"Un mot, sept lettres: victime!" Les avocats de Liliane Bettencourt ont affirmé jeudi dans leurs plaidoiries que l'héritière du groupe L'Oréal, malgré son immense fortune, n'était ni plus ni moins qu'une vieille dame vulnérable victime d'un entourage peu scrupuleux, véritable "cabinet noir".
"Liliane Bettencourt, depuis 2006, est victime de tous les prévenus assis ici. La fortune, l'argent ne peuvent pas dissoudre la réalité d'une infraction", a lancé Me Arnaud Dupin, un des deux avocats de la multimilliardaire. Aujourd'hui âgée de 92 ans et sous tutelle, l'héritière de L'Oréal est la grande absente du procès où dix hommes sont jugés depuis le 26 janvier pour abus de faiblesse, recel et blanchiment, portant parfois sur plusieurs centaines de millions d'euros.
Les faits sont denses, mais sont simples : des abus de faiblesse, comme les tribunaux en jugent très souvent. C'est vrai que là nous sommes dans la "haute"... mais la moralité (des prévenus) n'est pas plus élevée que ces gens qui vont vendre des aspirateurs dans les HLM à des gens au RSA!
Il y a d'abord le photographe François-Marie Banier, poursuivi pour avoir obtenu entre 2006 et 2010 des largesses dépassant 400 millions d'euros. "Non pas cet hurluberlu sympathique qui roule en cyclomoteur", mais un "méthodique" qui a "parfaitement prémédité ses actes" et "tissé sa toile" autour de la milliardaire à coup de lettres, de fax et de bouquets de fleurs, renchérit l'autre avocat de Mme Bettencourt, Me Benoît Ducos-Ader.

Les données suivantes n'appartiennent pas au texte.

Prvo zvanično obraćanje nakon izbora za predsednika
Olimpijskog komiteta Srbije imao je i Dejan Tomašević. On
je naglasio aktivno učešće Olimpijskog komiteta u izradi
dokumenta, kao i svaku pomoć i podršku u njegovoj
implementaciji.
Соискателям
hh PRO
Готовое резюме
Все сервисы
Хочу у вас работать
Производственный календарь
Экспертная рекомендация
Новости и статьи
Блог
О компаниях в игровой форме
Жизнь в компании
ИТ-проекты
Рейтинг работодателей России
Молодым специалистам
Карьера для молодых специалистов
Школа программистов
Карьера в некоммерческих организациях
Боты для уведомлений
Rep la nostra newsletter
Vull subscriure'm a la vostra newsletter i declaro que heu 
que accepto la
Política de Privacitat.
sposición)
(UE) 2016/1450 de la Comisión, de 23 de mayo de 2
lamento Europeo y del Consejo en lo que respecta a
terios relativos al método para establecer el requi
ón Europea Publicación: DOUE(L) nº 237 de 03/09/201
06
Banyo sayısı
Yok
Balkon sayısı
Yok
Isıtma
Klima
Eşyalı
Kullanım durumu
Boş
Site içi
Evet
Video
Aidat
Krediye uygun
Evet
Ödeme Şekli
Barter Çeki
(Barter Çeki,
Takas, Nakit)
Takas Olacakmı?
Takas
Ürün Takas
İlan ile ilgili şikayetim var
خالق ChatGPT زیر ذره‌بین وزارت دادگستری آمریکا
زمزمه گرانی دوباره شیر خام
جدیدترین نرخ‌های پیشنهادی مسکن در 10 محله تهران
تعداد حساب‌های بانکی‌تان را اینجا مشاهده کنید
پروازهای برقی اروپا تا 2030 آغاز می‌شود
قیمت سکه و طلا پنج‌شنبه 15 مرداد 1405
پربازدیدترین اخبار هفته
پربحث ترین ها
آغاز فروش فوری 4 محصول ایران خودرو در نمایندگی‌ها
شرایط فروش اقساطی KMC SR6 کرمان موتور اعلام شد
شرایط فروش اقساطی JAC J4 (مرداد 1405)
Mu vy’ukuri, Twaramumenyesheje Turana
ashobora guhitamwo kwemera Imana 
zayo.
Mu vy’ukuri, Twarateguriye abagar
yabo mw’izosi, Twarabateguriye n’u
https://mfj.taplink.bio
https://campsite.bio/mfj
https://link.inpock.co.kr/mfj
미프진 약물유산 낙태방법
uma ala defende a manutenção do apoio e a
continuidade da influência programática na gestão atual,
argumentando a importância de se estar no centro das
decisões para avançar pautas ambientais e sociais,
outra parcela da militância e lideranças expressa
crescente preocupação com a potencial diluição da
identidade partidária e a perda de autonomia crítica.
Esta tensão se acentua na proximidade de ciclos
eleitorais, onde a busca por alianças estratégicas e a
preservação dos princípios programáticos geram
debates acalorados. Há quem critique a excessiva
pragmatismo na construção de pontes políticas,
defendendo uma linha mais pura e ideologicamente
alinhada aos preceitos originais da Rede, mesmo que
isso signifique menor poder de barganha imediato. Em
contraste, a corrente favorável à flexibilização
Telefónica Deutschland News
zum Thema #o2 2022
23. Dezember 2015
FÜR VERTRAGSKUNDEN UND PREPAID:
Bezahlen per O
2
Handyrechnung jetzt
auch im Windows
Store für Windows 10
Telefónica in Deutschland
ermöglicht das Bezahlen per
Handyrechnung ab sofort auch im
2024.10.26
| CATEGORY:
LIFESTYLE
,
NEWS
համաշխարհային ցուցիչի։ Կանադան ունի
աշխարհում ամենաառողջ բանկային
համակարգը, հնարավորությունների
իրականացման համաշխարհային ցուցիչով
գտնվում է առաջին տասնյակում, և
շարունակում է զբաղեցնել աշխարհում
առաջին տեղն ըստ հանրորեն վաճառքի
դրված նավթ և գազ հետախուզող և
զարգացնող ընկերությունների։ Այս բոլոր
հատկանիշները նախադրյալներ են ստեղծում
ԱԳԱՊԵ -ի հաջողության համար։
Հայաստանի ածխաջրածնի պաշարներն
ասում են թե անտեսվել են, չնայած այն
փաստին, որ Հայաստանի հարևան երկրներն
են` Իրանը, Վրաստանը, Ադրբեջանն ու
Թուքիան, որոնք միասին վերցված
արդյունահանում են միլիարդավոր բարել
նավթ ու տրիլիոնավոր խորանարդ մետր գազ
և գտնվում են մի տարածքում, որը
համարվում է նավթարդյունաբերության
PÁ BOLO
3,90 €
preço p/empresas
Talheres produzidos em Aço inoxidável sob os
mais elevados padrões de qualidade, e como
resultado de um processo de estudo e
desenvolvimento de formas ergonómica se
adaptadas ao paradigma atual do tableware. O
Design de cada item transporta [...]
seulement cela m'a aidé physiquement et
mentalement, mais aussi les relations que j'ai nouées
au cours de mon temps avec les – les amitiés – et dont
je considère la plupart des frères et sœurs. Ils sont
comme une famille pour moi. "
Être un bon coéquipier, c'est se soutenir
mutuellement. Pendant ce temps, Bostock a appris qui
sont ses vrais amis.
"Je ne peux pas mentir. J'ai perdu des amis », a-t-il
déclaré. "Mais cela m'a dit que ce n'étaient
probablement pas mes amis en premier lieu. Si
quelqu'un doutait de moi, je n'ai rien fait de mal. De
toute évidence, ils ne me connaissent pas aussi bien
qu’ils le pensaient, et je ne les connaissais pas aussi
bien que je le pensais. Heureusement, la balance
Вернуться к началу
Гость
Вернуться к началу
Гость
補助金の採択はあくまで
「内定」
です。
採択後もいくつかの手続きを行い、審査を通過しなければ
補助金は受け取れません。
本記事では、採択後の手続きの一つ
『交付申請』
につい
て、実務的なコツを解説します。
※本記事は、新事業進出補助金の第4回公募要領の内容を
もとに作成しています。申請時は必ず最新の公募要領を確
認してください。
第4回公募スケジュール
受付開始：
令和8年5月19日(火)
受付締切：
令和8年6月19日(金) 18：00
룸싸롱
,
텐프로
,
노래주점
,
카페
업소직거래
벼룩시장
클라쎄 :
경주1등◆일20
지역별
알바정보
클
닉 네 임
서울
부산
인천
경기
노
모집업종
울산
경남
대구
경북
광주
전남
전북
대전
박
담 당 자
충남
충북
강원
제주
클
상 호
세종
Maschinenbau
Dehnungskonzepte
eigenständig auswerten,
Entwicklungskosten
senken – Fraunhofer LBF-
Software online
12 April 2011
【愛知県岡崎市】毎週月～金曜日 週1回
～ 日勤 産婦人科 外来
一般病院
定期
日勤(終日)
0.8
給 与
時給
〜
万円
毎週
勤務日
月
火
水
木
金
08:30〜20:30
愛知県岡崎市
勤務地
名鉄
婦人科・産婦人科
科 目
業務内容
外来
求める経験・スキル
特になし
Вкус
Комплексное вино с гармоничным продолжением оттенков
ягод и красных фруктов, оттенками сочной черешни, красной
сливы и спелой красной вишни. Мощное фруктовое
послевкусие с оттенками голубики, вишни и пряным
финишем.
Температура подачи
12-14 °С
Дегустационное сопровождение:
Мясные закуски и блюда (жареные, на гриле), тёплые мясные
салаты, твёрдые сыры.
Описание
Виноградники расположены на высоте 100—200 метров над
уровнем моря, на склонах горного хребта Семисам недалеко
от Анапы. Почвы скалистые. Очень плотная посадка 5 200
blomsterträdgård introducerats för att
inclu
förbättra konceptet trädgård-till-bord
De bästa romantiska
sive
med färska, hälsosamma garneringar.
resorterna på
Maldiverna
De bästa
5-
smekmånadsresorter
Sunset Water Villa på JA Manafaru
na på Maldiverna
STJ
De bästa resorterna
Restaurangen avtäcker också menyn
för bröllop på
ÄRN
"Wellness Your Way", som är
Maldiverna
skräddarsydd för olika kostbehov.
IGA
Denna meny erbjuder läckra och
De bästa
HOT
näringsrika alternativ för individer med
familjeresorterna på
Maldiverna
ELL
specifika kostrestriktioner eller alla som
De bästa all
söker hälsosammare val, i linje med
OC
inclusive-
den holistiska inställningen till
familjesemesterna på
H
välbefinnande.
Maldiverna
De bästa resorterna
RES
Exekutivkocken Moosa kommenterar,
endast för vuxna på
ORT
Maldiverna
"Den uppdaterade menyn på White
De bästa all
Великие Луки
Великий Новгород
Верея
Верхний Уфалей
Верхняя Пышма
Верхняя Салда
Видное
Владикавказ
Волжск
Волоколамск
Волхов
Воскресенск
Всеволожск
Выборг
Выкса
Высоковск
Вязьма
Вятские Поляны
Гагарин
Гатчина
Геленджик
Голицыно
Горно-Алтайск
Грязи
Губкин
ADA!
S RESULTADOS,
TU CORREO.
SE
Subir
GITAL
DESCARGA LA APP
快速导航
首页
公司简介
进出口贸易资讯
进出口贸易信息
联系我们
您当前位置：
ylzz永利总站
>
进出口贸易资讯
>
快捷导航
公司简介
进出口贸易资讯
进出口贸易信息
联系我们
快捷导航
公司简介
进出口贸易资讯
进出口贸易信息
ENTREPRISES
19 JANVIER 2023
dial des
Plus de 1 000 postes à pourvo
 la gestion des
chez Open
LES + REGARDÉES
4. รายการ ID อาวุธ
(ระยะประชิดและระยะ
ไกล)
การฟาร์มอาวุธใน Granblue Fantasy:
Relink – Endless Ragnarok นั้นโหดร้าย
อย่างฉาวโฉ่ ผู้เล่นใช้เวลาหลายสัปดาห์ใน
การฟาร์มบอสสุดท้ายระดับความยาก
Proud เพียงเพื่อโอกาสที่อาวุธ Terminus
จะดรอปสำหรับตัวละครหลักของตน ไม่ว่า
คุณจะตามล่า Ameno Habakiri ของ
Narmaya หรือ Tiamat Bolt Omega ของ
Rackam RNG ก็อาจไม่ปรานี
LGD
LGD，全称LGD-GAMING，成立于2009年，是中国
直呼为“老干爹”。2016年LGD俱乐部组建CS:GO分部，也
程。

Il y a aussi l'ex-gestionnaire de fortune, Patrice de Maistre, soupçonné d'avoir perçu 12 millions d'euros, "qui s'est occupé des comptes en Suisse" parce qu'il en "est le principal bénéficiaire", selon Me Dupin.
Et puis Patrice Wilhelm, l'avocat devenu mandataire puis investisseur, "qui a le mensonge dans la peau", deux notaires, un entrepreneur, et même un ministre...
"Une brochette pas banale", résume Me Ducos-Ader, en se tournant vers les prévenus.
Son confrère d'enfoncer le clou: "ce que nous avons découvert" pendant le procès, c'est la mise en place d'"un cabinet noir" où "chacun a son rôle" pour que "jamais les abus n'éclatent au grand jour", citant une longue liste d'"entraves à la justice", de "manipulations de la presse" et de "mensonges terribles" à la police ou au procureur.
Car "personne ne peut contester l'état de fragilité de Liliane Bettencourt en 2006, tout le monde a vu qu'elle n'allait pas bien", insiste Me Dupin. Et "la vulnérabilité, ce n'est pas l'incapacité, ce n'est pas l'insanité", rappelle Me Benoît Ducos-Ader.
« Combat d'une famille »
Dans la matinée, les avocats de la fille unique de la milliardaire, Françoise Bettencourt-Meyers, et de ses deux petits-fils, Jean-Victor et Nicolas, parties civiles, ont réclamé "un euro" symbolique de dommages et intérêt. Ils ont rappelé combien ce dossier "hors du commun", affaire familiale tournant au feuilleton politico-financier, relevait avant tout du "combat d'une famille qui veut retrouver une mère et une grand-mère".
Les proches de Liliane Bettencourt n'avaient d'autre choix que de porter plainte début 2008, ont-ils insisté. Le projet "d'adoption simple" du photographe François-Marie Banier par la milliardaire, fin 2007, "c'était terrible pour Françoise Bettencourt-Meyers", a rappelé Me Huc-Morel.
"François-Marie Banier n'a pas été adopté, mais reconnaissons qu'on en n'était pas loin", poursuit-il, citant le testament signé par la milliardaire le 11 décembre 2007 faisant du photographe et de son compagnon, Martin d'Orgeval, autre prévenu, ses légataires universels.
"Quand on s'appelle François-Marie Banier ou Martin d'Orgeval, on a une activité artistique toujours déficitaire... alors il faut un mécène et il y a un train de vie à assurer", jusqu'à "25.000 euros par jour", ironise Me Huc-Morel.
"Plus grave, on convainc la vieille dame que la plainte déposée (par sa fille) était un acte de guerre, alors que "cette plainte c'était un acte d'amour!" d'une fille qui cherchait avant tout à protéger sa mère.
Le procès reprend ce vendredi matin avec les réquisitions du ministère public.